Although ordinary equipment attached to the drones, such as cameras, gimbals, and propeller guards, counts as a payload, a payload generally means anything not originally part of the drone. Carrying any payload or equipment can decrease flight performance since the air resistance and the total weight increase.

The carrying capacity depends on what type of drone you fly. The most important factors that affect the drone’s payload capacity are the motor power, the size and number of propellers, the type of battery, and the drone’s weight.

We should keep in mind that the propeller thrust should be twice the total weight of the drone and the payload. Besides, the drones should deal with wind, moisture, and air pressure, which can drastically influence your drone.

Drones that need a big lift requirement also need a battery with a bigger capacity, which also adds weight to the drone.
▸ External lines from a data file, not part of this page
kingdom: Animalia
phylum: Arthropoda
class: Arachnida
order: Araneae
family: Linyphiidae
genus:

Besides the extra weight, they need to carry, heavy-lift drones also need a strong and durable drone frame that is heavier than the standard lightweight construction of hobby drones.

All in all, the ground rule is that the users must always read the manufacturer’s instructions about your drone’s capacity. It is also important to check that the total mass (drone plus payload) doesn’t exceed the maximum limit specified by the manufacturer or limit for the drone’s category.

For some drones, the recommendation is not to fly with payload. Those drones are primarily intended and used to learn the basics of flying, taking photographs, and having fun. However, these miniature drones can still lift payloads relative to their size. They can lift approximately 200 to 300 grams of extra weight without a problem.

Many popular drones among recreational flying pilots can carry around 3 to 5 lb (2.2kg) of payload. Heavy-lifting drones (or professional drones), on average, can lift weights around 40 lbs (18kg). Commercial drones can carry a range of weights from 4 grams to 220 kilograms.

Another essential aspect to remember while flying a drone with a payload is that a drone has a set center of gravity (CG), which cannot normally be changed or recalibrated manually. You must check it and consider it when flying with a payload. Be sure to attach the load as close to CG as possible and as tightly as possible, as close to the fuselage as possible, since loose parts that move during flight can affect the drone’s CG and thus make it lose balance.

The CG varies with the type of drone, and on some models, it is possible to recalibrate it. Sometimes, recalibration may be necessary – for instance, if the payload is attached to the rear part of the drone. Also, keep in mind that the drone’s batteries can get hot during flight and overheat if they cover an additional payload.

If your drone is carrying a payload and is windy, the center of gravity (CG) settings may change as the weight distribution on the drone shifts. It has the potential to throw the drone off balance and, in the worst-case scenario, crash it. Ensure that the payload is properly fastened to not move during the flight, disturbing the drone system. In addition, the payload means the drone will have more drag, potentially making it harder to move forward.

Always remember that a drone carrying a payload may not be able to fly at the manufacturer’s recommended maximum wind speed.

Carry no hazardous materials, gases, or liquids as payload. You may come across the term “dangerous goods” in the context of drone flight which refers to any objects or substances carried by the drone that could be hazardous in the event of a collision or accident. It is illegal to fly dangerous goods without a permit. Dangerous goods include substances, gases, or liquids that are explosive, flammable, toxic, radioactive, corrosive, or contagious.